En 1981 (Mitterrand-Giscard) et 1988 (Mitterrand-Chirac), par exemple, la courbe circule lentement entre les deux candidats. On y compte entre 200 et 250 prises de paroles, et chaque candidat prend le temps de dérouler son argumentaire sans être interrompu, pendant plusieurs minutes. En 1995, Lionel Jospin réalise une tirade de plus de cinq minutes sans être coupé par Jacques Chirac. Mais à partir de 2007, avec le débat opposant Nicolas Sarkozy à Ségolène Royal, la courbe des débats devient bien plus hachurée, traduisant de nombreux changements d'interlocuteur. En 2012 (Hollande-Sarkozy), on compte près de 750 prises de parole, et près de 850 en 2017. 

"On voit de plus en plus d'interactivité, de prise de parole au milieu des propos de l'autre, confirme Domitille Caillat, linguiste ayant étudié le sujet dans un ouvrage publié avec sa collègue Catherine Kerbrat-Orecchioni*. Ce qui pourrait montrer que les valeurs qu'on met en avant sont la pugnacité, la capacité à réagir à vif. Alors qu'avant, c'était davantage être stable, ferme."

Jusqu'à 13 chevauchements de parole par minute

Cette infographie met néanmoins en lumière une exception à cette évolution progressive : le premier débat de 1974, opposant Valéry Giscard d'Estaing à François Mitterrand. Certaines interventions durent de longues minutes, mais les interruptions entre les deux candidats sont aussi très fréquentes. "Vous n'avez pas, monsieur Mitterrand, le monopole du cœur", sera l'une d'entre elles, restée célèbre. Une particularité due à la "nouveauté de l'exercice", et à un "certain cafouillage dans la gestion des tours de parole" par les animateurs, selon Catherine Kerbrat-Orecchioni.

Les deux linguistes se sont également intéressées aux chevauchements de parole. Après avoir retranscrit de manière très détaillée chaque débat depuis 1974, elles ont compté le nombre de fois où les deux protagonistes parlent en même temps. Alors qu'avant 2007, on dénombre moins de 200 chevauchements de parole par heure de débat, on en compte autour de 400 en 2007 et 2012, et 825 lors du duel de 2017. Ce chiffre très élevé, qui représente environ 13 chevauchements par minute, s'explique notamment par le fait que les deux spécialistes ont parfois compté plusieurs chevauchements de parole quand deux candidats parlent en même temps.

"Le dernier débat est incontestablement le plus turbulent de tous et ce en excédant largement le seuil de tolérance en la matière et excédant du même coup les témoins de ce qui ressemble souvent plus à une foire d'empoigne qu'à un débat d'idées", commentent les linguistes dans leur ouvrage. 
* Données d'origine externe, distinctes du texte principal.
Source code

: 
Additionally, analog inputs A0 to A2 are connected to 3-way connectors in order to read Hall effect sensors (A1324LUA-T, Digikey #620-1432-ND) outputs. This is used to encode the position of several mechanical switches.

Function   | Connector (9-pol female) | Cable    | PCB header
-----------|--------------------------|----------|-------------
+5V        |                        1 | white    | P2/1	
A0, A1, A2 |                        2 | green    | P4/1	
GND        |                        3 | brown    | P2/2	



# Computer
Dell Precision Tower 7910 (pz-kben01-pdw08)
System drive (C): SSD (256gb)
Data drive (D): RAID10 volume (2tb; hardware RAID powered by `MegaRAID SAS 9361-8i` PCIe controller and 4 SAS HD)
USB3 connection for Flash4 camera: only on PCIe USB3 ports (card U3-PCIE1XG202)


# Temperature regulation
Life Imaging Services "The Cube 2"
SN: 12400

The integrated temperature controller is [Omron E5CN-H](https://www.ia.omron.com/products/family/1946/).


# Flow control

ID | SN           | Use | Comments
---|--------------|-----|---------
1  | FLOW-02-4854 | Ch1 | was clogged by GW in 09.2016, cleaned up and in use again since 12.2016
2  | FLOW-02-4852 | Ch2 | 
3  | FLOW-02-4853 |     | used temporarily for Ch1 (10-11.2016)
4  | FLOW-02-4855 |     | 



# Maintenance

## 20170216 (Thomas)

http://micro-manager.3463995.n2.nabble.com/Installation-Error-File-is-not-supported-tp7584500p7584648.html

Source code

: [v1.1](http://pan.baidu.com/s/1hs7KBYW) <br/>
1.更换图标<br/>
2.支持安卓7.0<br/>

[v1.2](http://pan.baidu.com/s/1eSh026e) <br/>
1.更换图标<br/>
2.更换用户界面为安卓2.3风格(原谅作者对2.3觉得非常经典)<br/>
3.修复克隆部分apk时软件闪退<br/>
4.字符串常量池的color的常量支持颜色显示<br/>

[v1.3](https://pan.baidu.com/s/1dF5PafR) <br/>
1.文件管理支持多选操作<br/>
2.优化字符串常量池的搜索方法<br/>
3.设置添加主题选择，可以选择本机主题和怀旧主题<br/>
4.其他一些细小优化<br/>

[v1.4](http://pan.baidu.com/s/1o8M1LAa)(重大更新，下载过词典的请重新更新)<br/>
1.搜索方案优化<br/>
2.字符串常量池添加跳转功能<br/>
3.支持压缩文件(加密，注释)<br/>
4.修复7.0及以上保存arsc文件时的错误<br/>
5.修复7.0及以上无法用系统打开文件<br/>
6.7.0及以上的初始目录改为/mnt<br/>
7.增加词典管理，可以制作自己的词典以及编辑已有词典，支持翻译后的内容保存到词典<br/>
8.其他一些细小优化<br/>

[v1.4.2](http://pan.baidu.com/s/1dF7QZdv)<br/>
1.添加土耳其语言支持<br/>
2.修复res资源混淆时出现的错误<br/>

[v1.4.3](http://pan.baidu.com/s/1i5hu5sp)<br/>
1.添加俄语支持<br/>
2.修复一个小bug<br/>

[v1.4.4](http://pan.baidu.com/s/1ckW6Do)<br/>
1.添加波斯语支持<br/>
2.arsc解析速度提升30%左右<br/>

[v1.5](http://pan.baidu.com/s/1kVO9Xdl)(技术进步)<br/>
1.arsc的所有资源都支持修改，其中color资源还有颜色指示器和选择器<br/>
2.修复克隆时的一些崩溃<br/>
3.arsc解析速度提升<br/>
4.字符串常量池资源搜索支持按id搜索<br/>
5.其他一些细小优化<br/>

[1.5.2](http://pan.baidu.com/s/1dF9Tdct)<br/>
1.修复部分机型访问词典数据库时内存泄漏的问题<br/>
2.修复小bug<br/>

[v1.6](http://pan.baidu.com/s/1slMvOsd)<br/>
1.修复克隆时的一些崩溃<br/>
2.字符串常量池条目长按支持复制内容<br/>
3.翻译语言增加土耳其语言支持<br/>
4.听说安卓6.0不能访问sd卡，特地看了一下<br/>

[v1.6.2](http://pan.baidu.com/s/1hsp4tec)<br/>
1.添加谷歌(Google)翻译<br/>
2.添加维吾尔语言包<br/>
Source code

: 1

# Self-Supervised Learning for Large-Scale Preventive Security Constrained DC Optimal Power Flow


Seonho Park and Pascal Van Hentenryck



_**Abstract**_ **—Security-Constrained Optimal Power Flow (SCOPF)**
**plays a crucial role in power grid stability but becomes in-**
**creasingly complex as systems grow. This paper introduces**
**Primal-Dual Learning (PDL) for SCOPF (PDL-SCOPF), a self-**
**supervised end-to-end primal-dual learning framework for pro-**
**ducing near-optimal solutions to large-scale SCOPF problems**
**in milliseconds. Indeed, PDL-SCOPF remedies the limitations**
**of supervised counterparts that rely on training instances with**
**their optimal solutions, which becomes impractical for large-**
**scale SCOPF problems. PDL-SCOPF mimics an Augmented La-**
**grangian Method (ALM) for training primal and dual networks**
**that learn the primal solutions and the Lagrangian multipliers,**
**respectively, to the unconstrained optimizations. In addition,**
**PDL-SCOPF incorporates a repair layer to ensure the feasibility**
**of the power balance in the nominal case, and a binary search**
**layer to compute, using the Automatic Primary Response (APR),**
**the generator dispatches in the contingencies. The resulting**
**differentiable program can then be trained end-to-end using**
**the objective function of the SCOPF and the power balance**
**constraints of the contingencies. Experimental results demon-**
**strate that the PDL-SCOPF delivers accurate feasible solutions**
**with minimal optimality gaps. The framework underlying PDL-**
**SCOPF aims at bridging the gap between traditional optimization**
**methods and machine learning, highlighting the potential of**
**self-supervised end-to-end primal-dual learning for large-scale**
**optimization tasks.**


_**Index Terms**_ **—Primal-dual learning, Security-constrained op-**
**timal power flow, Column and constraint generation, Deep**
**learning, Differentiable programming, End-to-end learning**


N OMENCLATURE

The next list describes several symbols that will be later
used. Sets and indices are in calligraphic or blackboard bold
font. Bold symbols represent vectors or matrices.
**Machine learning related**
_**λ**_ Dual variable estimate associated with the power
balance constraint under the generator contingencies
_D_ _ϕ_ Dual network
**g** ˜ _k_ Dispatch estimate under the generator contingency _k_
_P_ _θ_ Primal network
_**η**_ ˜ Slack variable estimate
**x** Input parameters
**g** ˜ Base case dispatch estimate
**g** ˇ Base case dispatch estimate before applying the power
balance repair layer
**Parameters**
Des candidats qui s'interpellent de plus en plus

Cette intensification dans la discussion se traduit aussi par une recrudescence des invectives. Un regain d'interactivité se dessine lorsque l'on compte le nombre de fois où un candidat s'adresse directement à son adversaire en utilisant le pronom "vous", ou directement le nom de son opposant. "En 2007, Nicolas Sarkozy utilisait beaucoup 'Madame Royal', se souvient Domitille Caillat. C'est une forme d'hyperpolitesse qui en devient impolie, sur un ton pédagogique presque infantilisant." 

A l'exception de 1974, le débat de 2017 a été marqué par un très grand nombre d'interpellations entre candidats. "En 2017, Marine Le Pen a réalisé beaucoup plus d'attaques que ce à quoi on pouvait s'attendre, détaille Domitille Caillat. Elle a été très proche des attaques ad hominem, et s'est attachée à montrer une certaine image de son interlocuteur, comme étant un homme qui n'est pas bon non seulement pour le pays, mais pas bon tout court. C'était nouveau."

Le débat de cet entre-deux-tours, édition 2022, sera-t-il différent ? Domitille Caillat se dit curieuse de voir "quel ethos [comportement] de débatteuse va se choisir Marine Le Pen, car il devra être totalement différent". Il y a fort à parier sur une différence de ton.

Dans un échange informel à l'issue du débat de 1995, Jacques Chirac et Lionel Jospin s'étaient félicités de n'avoir pas cédé à la tentation de s'écharper en direct. En étant agressif, résumait le futur président de la République, "on se fait plaisir, on fait plaisir à ses militants" mais "les Français ont horreur de ça".

* Catherine Kerbrat-Orecchioni, Les débats de l’entre-deux-tours des élections présidentielles françaises. Constantes et évolutions d’un genre, 2017, L'Harmattan.